PARTS OF THE EXERCISE:
**a.** According to the casino article, what is the cost of BC Place's new roof?
**b.** Reproduce the passage of the casino article that begins with the words containing "The possibilities are" and ends with "of Think City.".

── EXTRACTED TEXT

Short of rejecting the casino development, the city has virtually no control over mitigating the new casino’s negative impacts. The public services and legislative tools in place to deal with the fallout from gambling are almost all in Victoria’s control.
Third, the only community amenity the city is getting in return for accepting this casino is a not-so-retractable roof on BC Place. In the fall of 2008, city council voted to forgive all development cost levies and community amenity contributions the city usually gets from developers. It was argued at the time that this arrangement was needed to finance BC Place’s new $563-million roof, through land development around the property – development that could include a casino.
Rubbing more salt into the wound, PavCo CEO David Podmore, the head of the crown corporation that manages BC Place, recently told BC Business the good burghers of Vancouver should be happy with our lot: “Not asking for any money from the municipality and protecting [BC Place’s] operations for the next 40 or 50 years with the economic benefits that it brings – I mean, that’s a giant community amenity to Vancouver."
However, the city does have one ace in the hole. The province relies completely on city council to pass the necessary zoning changes before the $450-million mega-gambling development can proceed.
In fact, council must hold up to two public hearings – one to approve the casino land swap and the other to amend the northeast False Creek development plan – sometime in the next two months, if construction is to go ahead in early 2011 as planned. (Of course, Victoria’s legislature could override the city’s decision, but that would be an extreme action for an unpopular and unstable BC Liberal government to take at this time.)
Last time it made this deal, city council gave in to the demands of the provincial government to fix the roof on an aging stadium. This time, city council has an opportunity to advance the needs of the 55,000 residents of the Central Business District, Yaletown, Gastown, Chinatown, Strathcona and the Downtown Eastside, as well as the 7,000 future residents of the new Concord development around BC Place.
The possibility of securing significant community amenities for current and future residents of the eastern portion of the downtown peninsula is now squarely back on the table. But what can the city ask for in exchange for accepting this development?
Yaletown residents will tell you they need more elementary school spaces. The fast-growing Gastown and Central Business District areas could benefit from a full-service community centre or more daycare spaces. Strathcona wants a full-service library branch (with or without social housing). Chinatown’s leaders are looking for help in renewing their historic neighbourhood to attract new families.
The Carnegie Community Action Project continues to call for more social housing in the Downtown Eastside. The Vancouver Canucks’ parent company, Aquilini Investment Group, is proposing the city get onboard with a sometimes open-to-the-public False Creek ice rink. The Vancouver Arts Alliance is arguing that the province should reinstate all the gaming funds previously used to support community services provided by charities and non-profits. Think City is advocating for a pedestrian and cyclist bridge uniting the north and south shores of False Creek.
The possibilities are endless.
Can Mayor Gregor Robertson and his councillors open up public debate and bolster the city’s demands to the province and the destination casino developers? Can our city council wrest the kind of community benefit Vancouver deserves?
So far, city council and the vast majority of the public have shown minimal enthusiasm for restaging the casino wars that dominated the council agendas under Mayors Philip Owen and Larry Campbell. And time is running out.
It would be a great shame if all Vancouver ends up with is a half-billion dollar roof that can’t close in the rain.
Neil Monckton is a resident of Gastown and the chair of Think City.

────
── INPUT DATA

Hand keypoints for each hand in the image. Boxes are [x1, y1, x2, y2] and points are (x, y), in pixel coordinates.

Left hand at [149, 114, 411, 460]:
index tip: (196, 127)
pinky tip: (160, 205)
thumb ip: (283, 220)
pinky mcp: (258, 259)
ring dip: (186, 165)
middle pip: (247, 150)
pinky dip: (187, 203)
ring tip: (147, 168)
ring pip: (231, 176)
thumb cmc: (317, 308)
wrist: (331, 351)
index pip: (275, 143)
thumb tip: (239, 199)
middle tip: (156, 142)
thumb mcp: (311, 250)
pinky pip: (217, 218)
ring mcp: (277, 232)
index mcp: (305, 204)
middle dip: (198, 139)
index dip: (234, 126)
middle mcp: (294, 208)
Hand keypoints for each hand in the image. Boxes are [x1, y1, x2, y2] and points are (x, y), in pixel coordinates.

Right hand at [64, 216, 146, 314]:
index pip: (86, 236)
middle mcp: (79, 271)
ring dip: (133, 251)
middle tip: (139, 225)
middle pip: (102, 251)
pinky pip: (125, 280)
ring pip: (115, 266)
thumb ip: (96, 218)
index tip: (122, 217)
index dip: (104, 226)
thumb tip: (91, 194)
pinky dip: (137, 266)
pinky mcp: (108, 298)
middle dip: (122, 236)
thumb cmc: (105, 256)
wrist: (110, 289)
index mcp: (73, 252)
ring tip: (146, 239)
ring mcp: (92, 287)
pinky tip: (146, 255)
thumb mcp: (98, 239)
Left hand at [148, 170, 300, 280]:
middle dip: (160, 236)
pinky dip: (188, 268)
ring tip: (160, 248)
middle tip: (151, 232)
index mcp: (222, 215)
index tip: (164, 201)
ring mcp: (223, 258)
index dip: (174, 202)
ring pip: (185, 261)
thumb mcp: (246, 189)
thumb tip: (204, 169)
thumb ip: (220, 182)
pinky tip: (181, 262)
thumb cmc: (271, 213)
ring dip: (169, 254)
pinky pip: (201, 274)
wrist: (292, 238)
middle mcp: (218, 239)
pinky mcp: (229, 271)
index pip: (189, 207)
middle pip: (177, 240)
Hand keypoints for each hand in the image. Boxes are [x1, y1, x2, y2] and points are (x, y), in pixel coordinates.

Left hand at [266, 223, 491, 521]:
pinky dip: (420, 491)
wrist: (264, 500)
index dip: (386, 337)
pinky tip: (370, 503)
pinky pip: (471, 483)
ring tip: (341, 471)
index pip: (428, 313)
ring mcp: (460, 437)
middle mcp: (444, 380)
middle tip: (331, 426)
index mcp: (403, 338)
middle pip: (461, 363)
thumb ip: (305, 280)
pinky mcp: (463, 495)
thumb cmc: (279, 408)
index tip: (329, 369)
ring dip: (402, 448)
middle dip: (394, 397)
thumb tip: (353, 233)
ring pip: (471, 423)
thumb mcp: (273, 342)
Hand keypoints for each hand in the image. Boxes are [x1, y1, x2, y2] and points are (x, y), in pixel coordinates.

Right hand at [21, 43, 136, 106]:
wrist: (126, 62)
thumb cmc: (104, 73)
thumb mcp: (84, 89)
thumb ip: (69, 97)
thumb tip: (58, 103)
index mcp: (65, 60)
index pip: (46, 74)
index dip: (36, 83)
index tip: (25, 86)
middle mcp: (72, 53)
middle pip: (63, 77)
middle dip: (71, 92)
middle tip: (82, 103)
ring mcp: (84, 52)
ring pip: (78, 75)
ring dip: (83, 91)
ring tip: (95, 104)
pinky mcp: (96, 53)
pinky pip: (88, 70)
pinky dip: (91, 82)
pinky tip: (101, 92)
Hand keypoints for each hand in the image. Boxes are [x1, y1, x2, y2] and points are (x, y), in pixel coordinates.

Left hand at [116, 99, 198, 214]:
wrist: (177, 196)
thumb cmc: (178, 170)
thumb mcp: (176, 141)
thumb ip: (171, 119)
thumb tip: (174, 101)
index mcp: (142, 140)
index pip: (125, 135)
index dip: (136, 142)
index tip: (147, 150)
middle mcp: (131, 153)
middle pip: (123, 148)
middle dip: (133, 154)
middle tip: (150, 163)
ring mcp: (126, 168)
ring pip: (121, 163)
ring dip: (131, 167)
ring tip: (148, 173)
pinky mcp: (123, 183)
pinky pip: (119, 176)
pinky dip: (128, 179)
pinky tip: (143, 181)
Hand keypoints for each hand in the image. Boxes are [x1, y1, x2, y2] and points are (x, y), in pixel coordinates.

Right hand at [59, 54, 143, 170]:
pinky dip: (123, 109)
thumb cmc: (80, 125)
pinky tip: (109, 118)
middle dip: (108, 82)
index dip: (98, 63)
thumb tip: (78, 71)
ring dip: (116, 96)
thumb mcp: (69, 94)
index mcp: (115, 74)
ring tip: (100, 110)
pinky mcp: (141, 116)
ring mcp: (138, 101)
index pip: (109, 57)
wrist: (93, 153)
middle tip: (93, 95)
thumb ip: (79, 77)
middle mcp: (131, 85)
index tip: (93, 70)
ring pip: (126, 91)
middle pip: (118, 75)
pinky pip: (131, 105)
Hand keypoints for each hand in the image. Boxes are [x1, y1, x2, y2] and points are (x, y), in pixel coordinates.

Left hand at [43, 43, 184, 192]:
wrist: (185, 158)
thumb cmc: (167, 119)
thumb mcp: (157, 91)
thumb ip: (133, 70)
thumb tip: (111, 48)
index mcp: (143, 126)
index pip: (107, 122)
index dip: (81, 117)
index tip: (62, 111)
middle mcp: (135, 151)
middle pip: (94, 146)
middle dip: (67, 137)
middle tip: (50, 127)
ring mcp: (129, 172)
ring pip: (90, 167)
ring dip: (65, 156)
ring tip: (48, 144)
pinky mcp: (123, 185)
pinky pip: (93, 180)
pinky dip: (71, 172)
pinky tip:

────

ANSWERS GIVEN:
**a.** $563 million.

**b.**
The possibilities are endless.
Can Mayor Gregor Robertson and his councillors open up public debate and bolster the city’s demands to the province and the destination casino developers? Can our city council wrest the kind of community benefit Vancouver deserves?
So far, city council and the vast majority of the public have shown minimal enthusiasm for restaging the casino wars that dominated the council agendas under Mayors Philip Owen and Larry Campbell. And time is running out.
It would be a great shame if all Vancouver ends up with is a half-billion dollar roof that can’t close in the rain.
Neil Monckton is a resident of Gastown and the chair of Think City.